As in cleft lip, a cleft palate occurs in early pregnancy when separate areas of the face have developed individually do not join together properly. A cleft palate occurs when there is an opening in the roof of the mouth. The back of the palate is called the soft palate and the front is known as the hard palate. A cleft palate can range from just an opening at the back of the soft palate to a nearly complete separation of the roof of the mouth (soft and hard palate).
Sometimes a baby with a cleft palate may have a small chin and a few babies with this combination may have difficulties with breathing easily. This condition may be called Pierre Robin sequence.
A cleft palate is initially treated with surgery safely when the child is between 7 to 18 months old. This depends upon the individual child and his/her own situation. For example, if the child has other associated health problems, it is likely that the surgery will be delayed.
The Major Goals Of Surgery Are To:
- Close the gap or hole between the roof of the mouth and the nose.

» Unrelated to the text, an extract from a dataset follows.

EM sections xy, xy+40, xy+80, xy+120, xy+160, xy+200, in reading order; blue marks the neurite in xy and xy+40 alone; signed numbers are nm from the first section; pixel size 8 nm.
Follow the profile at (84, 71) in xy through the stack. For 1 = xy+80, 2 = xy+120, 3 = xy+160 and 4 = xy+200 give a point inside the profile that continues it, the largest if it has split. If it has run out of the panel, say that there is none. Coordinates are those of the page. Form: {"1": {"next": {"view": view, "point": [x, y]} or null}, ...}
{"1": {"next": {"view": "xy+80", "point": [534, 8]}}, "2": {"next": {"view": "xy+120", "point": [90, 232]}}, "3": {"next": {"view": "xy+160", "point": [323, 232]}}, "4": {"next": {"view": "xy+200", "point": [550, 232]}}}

- Reconnect the muscles that make the palate work.
- Make the repaired palate long enough so that the palate can perform its function properly.
- There are many different techniques that surgeons will use to accomplish these goals. The choice of techniques may vary between surgeons and should be discussed between the parents and the surgeon prior to the surgery.
What Can Be Expected After The Surgery?
After the palate has been fixed, children will immediately have an easier time in swallowing food and liquids. However, in about 1 out of every 5 children following cleft palate repair, a portion of the repair will split, causing a new hole to form between the nose and mouth. If small, this hole may result in only an occasional minor leakage of fluids into the nose. If large however, it can cause significant eating problems, and most importantly, can even affect how the child speaks. This hole is referred to as a “fistula”, and may need further surgery to correct.